# [SOLVED] ***is_string_not_defined***



## JoeMorgan (Nov 28, 2008)

Hello,

I've been having problems with my Phillips networking/wireless internet kit :sigh: 

So I tried to uninstall the wireless USB adapter from the computer and the Installshield Wizard window came up, It said all of the normall stuff like "do you want to completely remove this program" so i pressed ok. It got half way and said:

***IS_STRING_NOT_DEFINED******IS_STRING_NOT_DEFINED***

so i pressed ok and it carried on and said:

Error: - 1603 Fatal during instillation 
Consult Windows Installer Help (msi.chm) or MSND for more help.

:upset::upset::upset::upset::upset::upset::upset::upset::upset:

I have spent about 5 hours searching the internet for a solution but I have found nothing.
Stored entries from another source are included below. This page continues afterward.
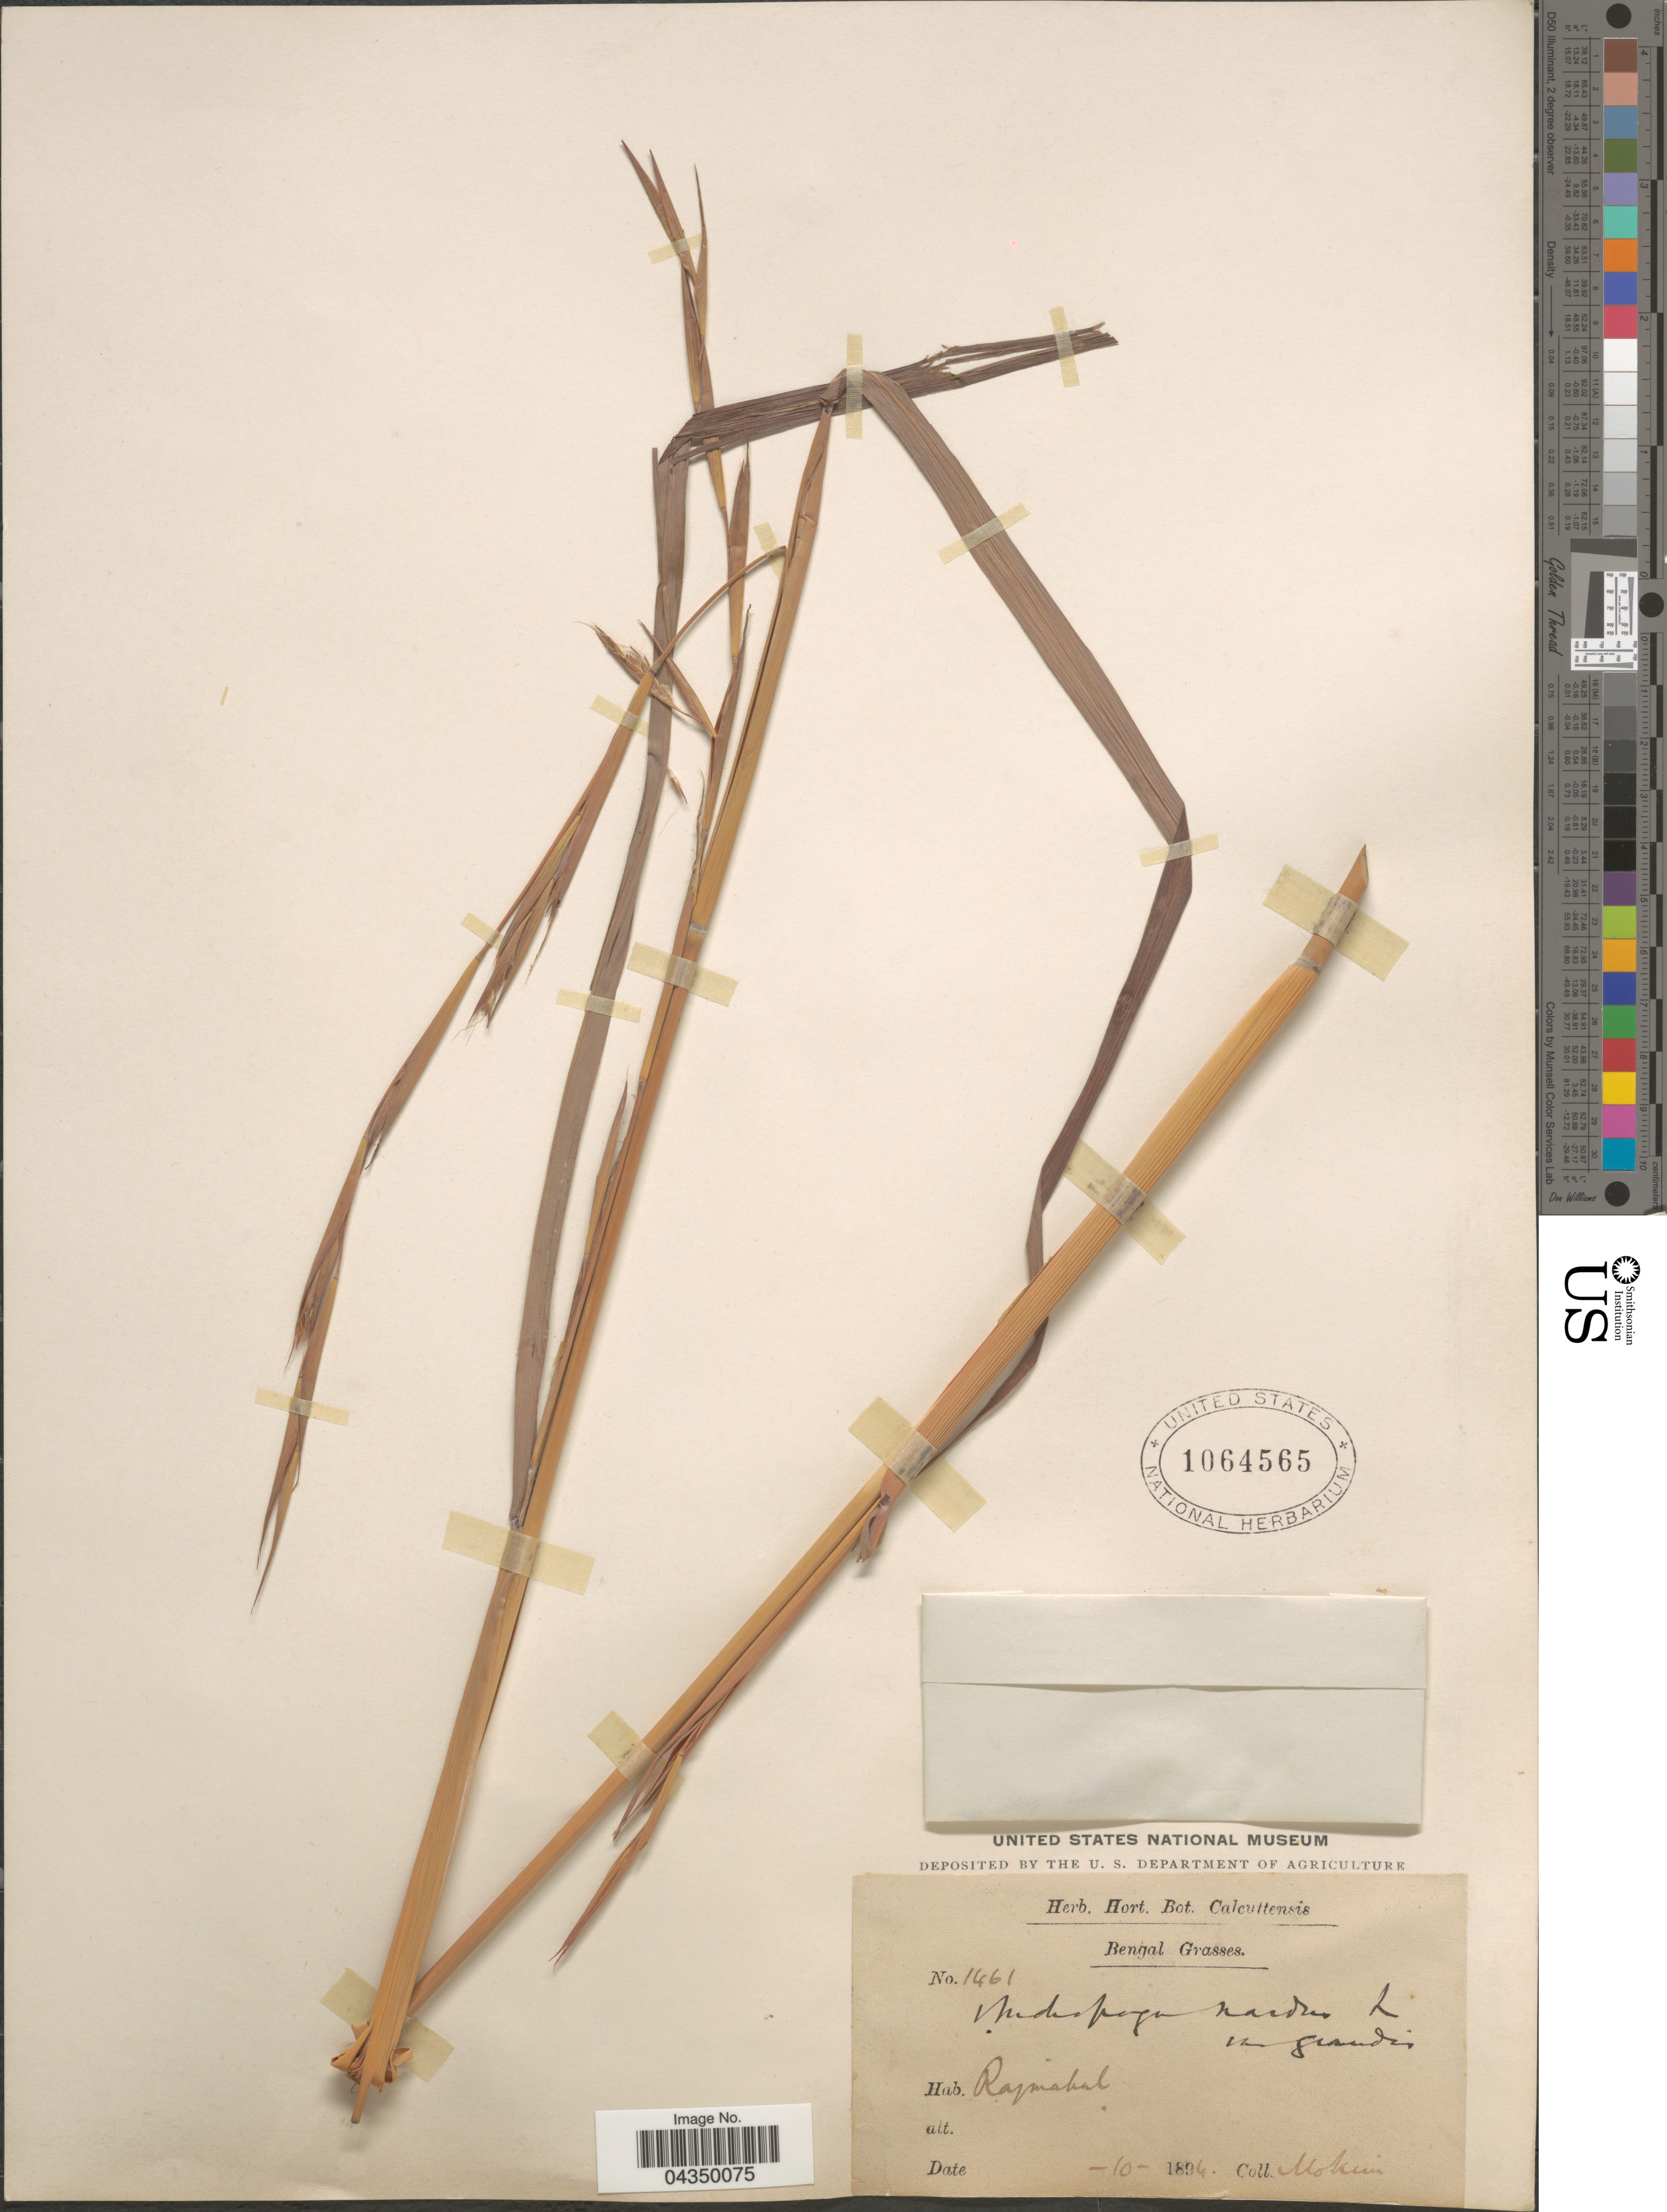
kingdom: Plantae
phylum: Tracheophyta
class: Liliopsida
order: Poales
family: Poaceae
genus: Cymbopogon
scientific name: Cymbopogon nardus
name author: (L.) Rendle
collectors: -. Mokim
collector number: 1461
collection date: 1894-10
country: India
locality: Rajmahal.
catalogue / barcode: US 1064565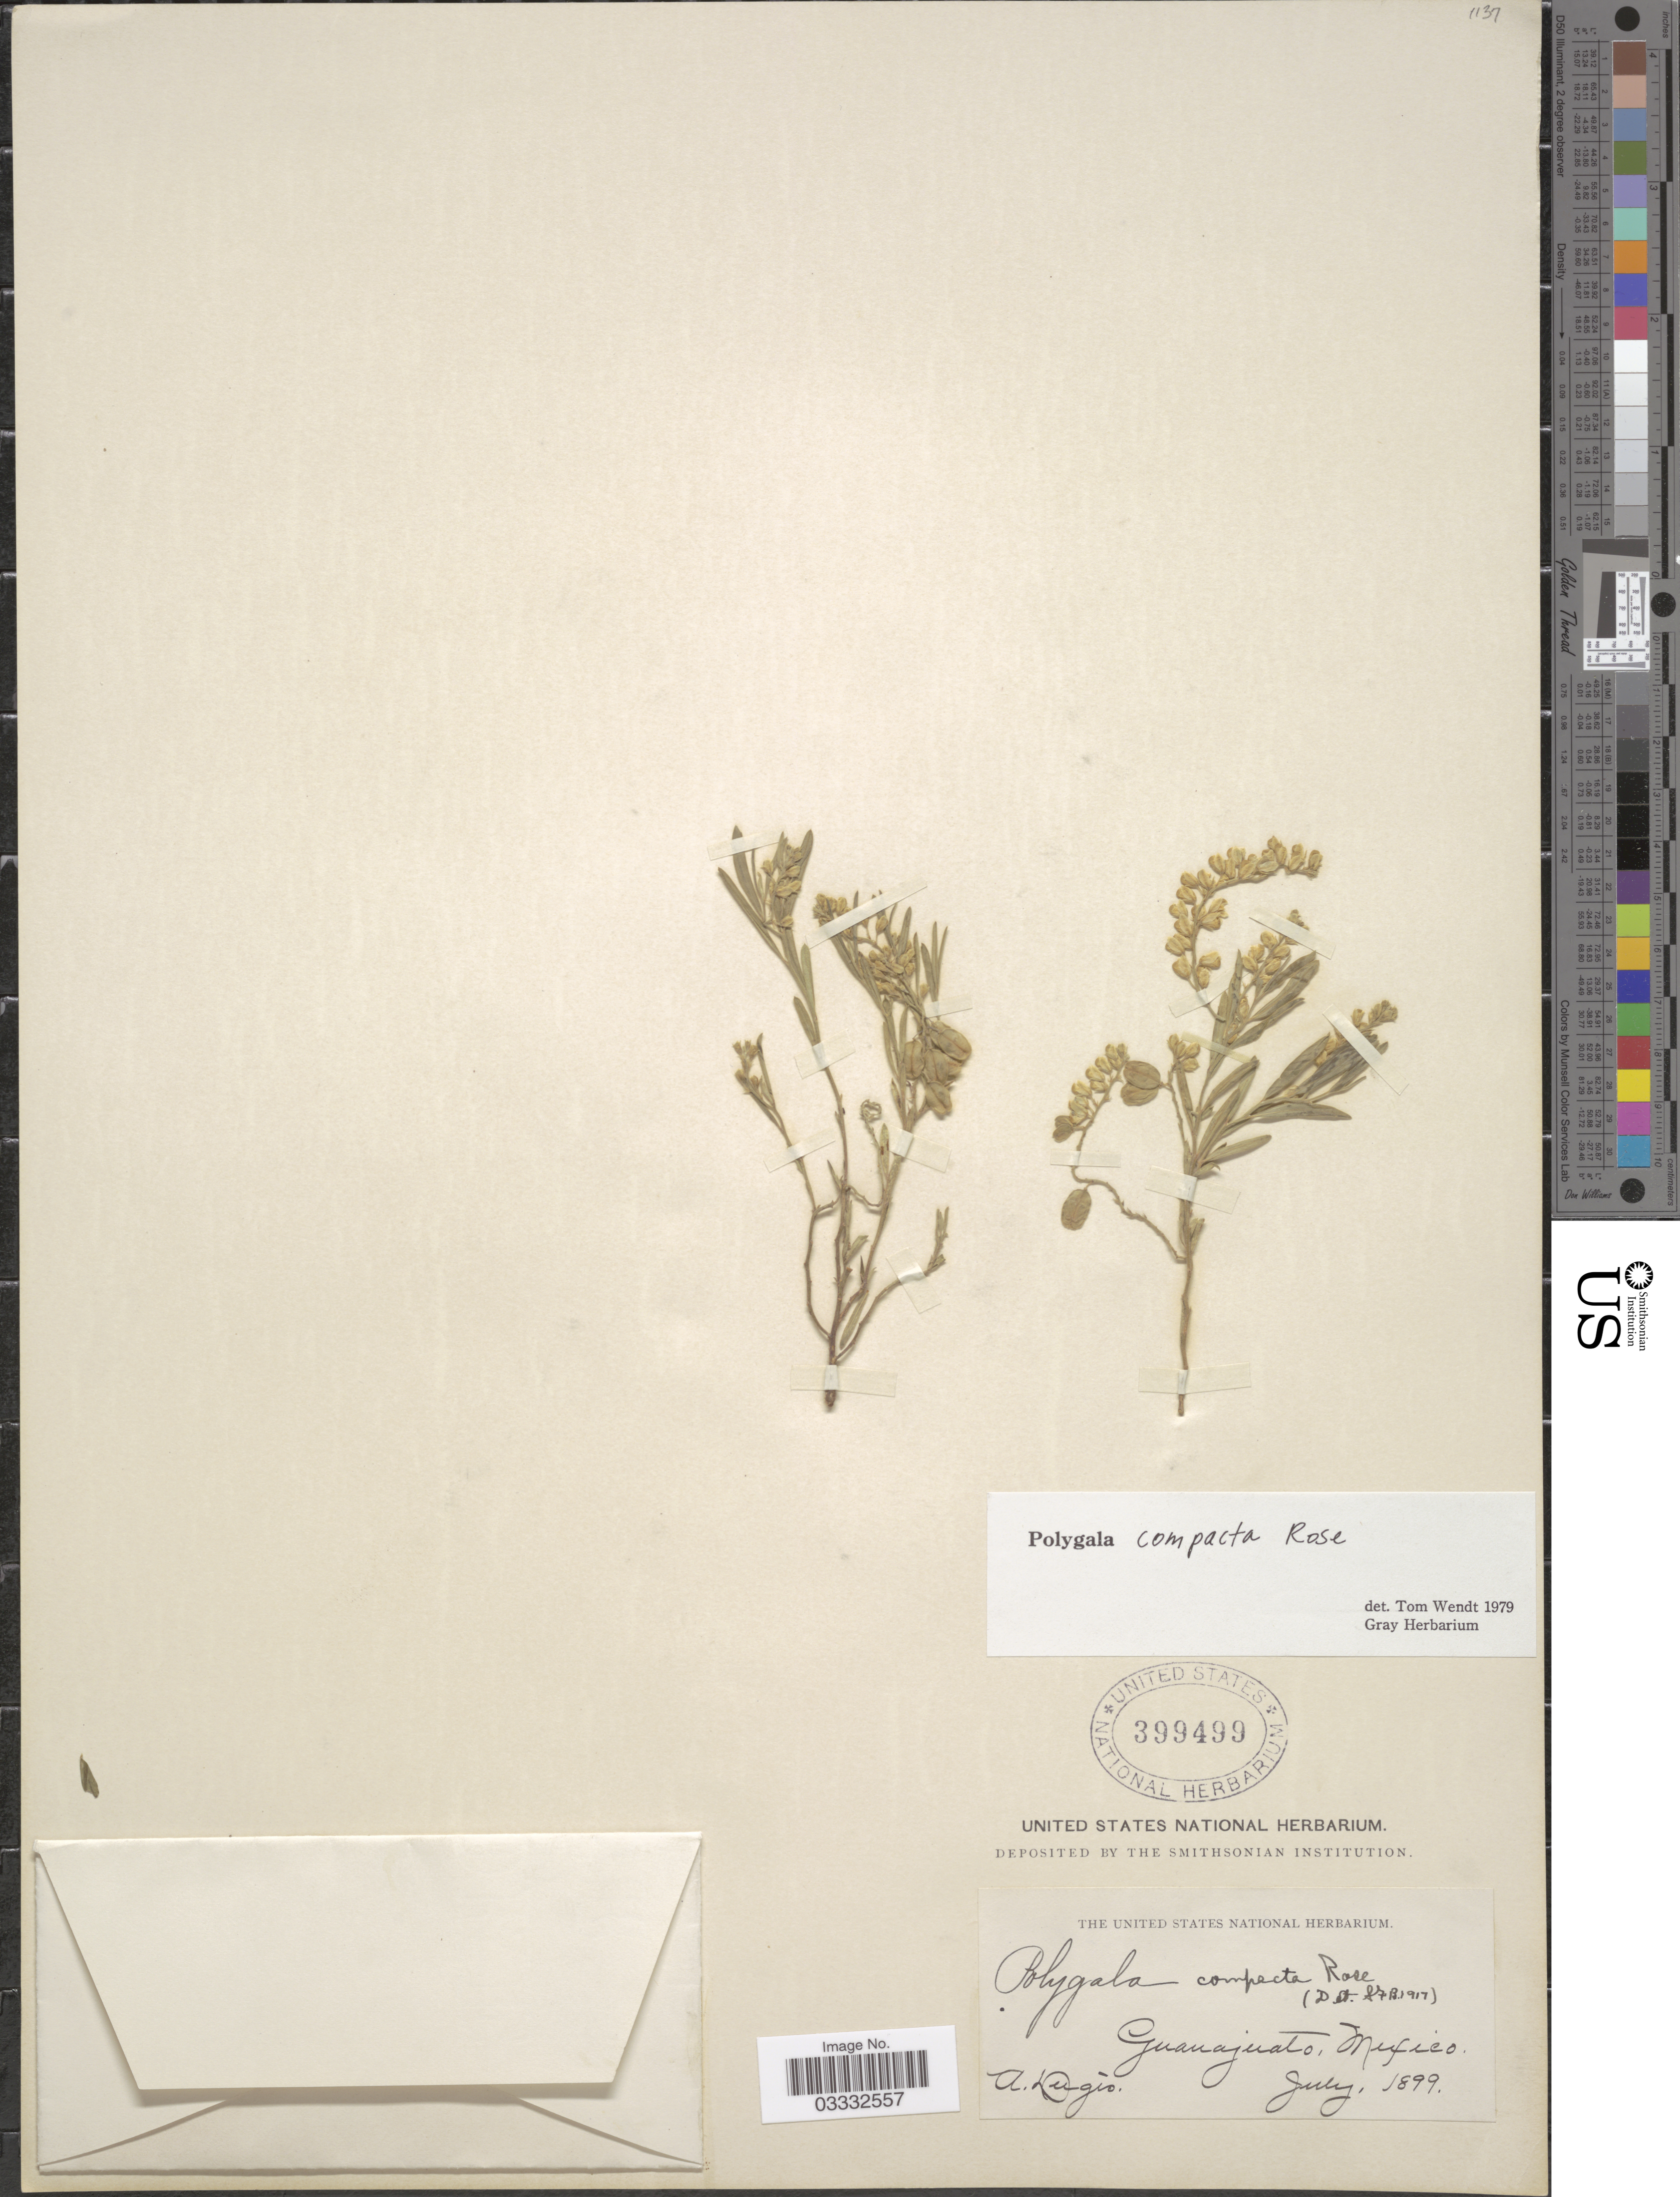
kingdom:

This forum is my last hope, if not i will have to completely reset my computer to factory settings :upset: :laugh:.

I found out that "***IS_STRING_NOT_DEFINED***" is to do with Installshield but that is all I can find. I have tried renaming the Installshield folder (C: Program Files/Common Files/Installshield), removing the Run Time folder and I used the System Restore tool but none of those have resolved this problem.

I read that this happens on alot of games and programs, i would not mind if it happened to a game or program, but as it is my internet i am annoyed! :laugh: 

I would highly appreciate any help given

Highest regards,

Joe


----------



## jenae (Jun 17, 2008)

*Re: ***is_string_not_defined****

Hi, go to this site and download the windows uninstaller utility, find the program you want removed, highlight it and remove ... do not worry about the warnings this is just MS covering their corporate *** make sure you highlight only what you want to be rid of.
http://support.microsoft.com/kb/290301


----------



## JoeMorgan (Nov 28, 2008)

*Re: ***is_string_not_defined****

Mate you are a genius !
Ive spent about 2 weeks trying to solve this and now youve fixed it !
Thanks alot !


----------



## jenae (Jun 17, 2008)

*Re: ***is_string_not_defined****

Hi, it's a pleasure Joe thanks for letting us know.


----------



## JoeMorgan (Nov 28, 2008)

*Re: ***is_string_not_defined****

Yeah thanks !
Only problem now is that everytime i shut down my computer, when i load it back up, it says network disable and wont let me connect to the internet!
I might just get a real internet make of router instead of Philips becuase since i have had it everything has gone wrong :L 
thanks


----------